インターコース

 大学一年生のころにドウォーキンの本を読んだ。

 『インターコース』というイメージしにくいタイトルと、性的行為の政治学という一〇代の私にとってはどぎついサブタイトルをもつ本を手に取った理由はあまりおぼえていない。

 たしか文学理論の入門書のファーザーリーディング的なものとしてあげられていたくらいのことだったのかもしれない。

 私は期せずして、ラディカル・フェミニズムという一番過激なところからフェミニズムにふれることになった。

 乱暴にまとめれば、すべてのセックスは男性からの強制的な支配の発露だというその主張は、私のその後の行動をおおいに縛った。


 当時の私には付き合い始めたばかりの女性がいて、当然のように私は彼女の裸ばかりを想像していたし、想像だけでなく実際に見たら舞い上がっていたわけなのだが、そこから、なかなか進まなかったわけだ。

 十代後半の女性をさして、箸が転んでもおかしい年頃というが、十代後半の男性は箸が転んでもエロいことしか想像できないのではなかろうか。

 理性では彼女の人間性を心の底から尊敬しているのだが、同時にエロいことばかり考えているのだ。

 そして、そのようなエロエロ自分を私のつつましやかな理性がドウォーキンの本でぶん殴ってくるのだ。

 まぁ、それは苦しかった。


 ただ、良い経験をしたなと思っている。

 自分では想像もつかなかったことを突きつけられ、自分たちの属する性の加害性を糾弾されるというのはけっして気持ちの良いものではない。

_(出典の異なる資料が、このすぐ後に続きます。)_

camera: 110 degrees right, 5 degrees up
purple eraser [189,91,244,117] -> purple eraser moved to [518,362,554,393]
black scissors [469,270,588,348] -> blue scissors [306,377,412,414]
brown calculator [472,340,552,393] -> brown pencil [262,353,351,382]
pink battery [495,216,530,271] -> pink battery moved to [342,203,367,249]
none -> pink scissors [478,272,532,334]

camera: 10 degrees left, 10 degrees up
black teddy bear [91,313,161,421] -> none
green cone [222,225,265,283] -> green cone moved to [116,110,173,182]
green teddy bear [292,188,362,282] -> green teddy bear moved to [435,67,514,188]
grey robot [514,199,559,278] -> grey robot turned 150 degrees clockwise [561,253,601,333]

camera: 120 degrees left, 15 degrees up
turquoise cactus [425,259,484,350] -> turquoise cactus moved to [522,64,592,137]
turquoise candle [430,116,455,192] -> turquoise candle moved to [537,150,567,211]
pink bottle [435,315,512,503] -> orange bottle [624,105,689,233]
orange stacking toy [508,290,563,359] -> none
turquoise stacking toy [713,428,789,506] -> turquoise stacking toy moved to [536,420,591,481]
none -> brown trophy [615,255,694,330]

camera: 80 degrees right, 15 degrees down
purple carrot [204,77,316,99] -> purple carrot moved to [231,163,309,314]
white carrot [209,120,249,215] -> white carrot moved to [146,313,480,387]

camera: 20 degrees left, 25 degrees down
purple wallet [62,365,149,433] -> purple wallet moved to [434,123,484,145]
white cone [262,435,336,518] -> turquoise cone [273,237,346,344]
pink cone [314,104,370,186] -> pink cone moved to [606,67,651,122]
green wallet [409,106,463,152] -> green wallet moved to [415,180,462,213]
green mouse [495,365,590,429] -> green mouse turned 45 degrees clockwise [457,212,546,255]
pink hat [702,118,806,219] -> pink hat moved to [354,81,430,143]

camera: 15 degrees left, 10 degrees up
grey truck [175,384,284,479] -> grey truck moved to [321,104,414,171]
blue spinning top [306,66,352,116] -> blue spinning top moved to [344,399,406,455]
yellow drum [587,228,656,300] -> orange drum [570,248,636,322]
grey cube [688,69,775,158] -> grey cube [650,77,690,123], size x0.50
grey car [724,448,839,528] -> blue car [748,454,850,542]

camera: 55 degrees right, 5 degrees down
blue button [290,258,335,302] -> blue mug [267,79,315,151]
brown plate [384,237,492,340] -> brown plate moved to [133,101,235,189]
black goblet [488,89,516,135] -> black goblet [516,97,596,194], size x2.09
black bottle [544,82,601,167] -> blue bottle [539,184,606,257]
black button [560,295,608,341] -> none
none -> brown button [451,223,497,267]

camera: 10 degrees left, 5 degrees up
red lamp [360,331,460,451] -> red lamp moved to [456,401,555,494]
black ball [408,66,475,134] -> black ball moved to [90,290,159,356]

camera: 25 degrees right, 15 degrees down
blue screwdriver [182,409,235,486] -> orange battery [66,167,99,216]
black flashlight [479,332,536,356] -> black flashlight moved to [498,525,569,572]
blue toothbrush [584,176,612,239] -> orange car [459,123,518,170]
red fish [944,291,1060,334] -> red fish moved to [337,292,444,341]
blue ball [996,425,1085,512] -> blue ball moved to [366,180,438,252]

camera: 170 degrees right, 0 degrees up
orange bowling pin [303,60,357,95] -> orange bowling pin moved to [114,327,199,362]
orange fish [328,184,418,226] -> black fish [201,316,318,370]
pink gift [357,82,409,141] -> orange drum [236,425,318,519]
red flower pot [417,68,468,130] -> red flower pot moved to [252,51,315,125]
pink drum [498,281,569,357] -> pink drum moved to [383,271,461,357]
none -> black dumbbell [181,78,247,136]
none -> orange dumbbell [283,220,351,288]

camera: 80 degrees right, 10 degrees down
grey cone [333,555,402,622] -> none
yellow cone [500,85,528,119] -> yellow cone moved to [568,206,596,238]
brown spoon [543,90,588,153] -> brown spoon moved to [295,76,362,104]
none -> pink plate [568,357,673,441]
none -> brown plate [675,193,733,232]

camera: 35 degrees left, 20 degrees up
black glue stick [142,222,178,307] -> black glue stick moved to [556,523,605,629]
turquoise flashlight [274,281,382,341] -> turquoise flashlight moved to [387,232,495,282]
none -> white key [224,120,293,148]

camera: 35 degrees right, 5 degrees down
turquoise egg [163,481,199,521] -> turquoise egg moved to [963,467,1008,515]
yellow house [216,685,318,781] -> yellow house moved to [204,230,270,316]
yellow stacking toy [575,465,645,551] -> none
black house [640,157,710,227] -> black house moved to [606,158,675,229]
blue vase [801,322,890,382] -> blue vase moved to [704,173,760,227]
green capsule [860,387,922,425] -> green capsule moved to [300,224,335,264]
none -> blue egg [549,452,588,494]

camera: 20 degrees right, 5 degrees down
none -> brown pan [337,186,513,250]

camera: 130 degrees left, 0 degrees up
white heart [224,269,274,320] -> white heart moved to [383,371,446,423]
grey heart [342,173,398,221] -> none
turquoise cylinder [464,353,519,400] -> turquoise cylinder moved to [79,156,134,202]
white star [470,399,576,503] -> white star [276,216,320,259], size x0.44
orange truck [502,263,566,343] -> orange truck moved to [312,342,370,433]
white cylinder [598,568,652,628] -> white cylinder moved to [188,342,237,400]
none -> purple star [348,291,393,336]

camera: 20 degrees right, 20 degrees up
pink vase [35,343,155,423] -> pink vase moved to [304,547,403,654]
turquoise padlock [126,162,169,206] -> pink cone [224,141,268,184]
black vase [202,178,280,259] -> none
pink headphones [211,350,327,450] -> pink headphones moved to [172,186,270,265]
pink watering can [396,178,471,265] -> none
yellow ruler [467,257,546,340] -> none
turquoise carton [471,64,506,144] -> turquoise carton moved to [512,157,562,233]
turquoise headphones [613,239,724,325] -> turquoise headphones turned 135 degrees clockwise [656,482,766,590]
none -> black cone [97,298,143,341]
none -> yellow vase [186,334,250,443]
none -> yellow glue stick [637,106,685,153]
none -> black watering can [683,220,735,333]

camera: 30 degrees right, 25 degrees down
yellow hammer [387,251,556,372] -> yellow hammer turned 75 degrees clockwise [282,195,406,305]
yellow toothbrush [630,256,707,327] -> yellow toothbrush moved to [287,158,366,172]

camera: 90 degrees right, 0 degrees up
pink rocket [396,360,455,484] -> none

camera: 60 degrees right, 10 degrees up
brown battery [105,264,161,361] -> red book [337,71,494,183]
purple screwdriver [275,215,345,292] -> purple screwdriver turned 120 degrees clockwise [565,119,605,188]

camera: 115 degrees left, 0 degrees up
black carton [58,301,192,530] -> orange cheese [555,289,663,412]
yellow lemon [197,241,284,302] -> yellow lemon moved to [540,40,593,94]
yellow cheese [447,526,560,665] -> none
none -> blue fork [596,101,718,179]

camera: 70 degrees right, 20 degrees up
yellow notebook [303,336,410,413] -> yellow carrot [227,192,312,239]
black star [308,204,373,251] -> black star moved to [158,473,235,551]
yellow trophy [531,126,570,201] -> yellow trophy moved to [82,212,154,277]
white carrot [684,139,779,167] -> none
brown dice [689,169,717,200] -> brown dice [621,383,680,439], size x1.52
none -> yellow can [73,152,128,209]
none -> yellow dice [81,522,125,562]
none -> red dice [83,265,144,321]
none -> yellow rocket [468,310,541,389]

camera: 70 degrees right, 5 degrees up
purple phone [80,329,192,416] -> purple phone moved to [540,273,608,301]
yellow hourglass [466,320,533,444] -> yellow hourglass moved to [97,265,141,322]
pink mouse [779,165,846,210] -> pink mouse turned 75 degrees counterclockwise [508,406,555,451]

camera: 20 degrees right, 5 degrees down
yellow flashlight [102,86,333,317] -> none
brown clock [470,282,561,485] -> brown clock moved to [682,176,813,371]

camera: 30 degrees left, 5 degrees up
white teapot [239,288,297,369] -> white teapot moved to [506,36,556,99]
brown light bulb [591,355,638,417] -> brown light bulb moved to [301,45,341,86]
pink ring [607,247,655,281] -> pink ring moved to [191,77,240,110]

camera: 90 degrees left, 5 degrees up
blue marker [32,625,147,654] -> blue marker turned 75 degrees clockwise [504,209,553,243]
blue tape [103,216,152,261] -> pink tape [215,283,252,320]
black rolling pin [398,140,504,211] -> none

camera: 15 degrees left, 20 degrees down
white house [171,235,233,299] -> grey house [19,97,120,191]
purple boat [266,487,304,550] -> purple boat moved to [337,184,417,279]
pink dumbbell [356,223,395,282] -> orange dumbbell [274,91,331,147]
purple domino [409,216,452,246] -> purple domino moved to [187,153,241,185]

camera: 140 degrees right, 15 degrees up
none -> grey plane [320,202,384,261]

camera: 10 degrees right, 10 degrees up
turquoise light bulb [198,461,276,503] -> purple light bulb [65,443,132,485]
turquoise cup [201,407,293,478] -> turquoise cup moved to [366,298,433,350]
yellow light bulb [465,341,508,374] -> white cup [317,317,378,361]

 それでも、立場の違いによって、考え方は思いの外変わるし、私が当然と思っていることも私に害意が一切ないことも誰かを傷つける可能性があると知らなければ、どうなったことだろう。

 もとより性根の腐った人間である私のことだ。

 今頃、ミソジニーをこじらせたしょうもない人間になっていたに違いない。


 私は学問を一種宗教のごとく信仰しているところがある。

 その一端はこういう経験にあるのかもしれない。

 学問だけが私の邪悪な心を抑えててくれるのである。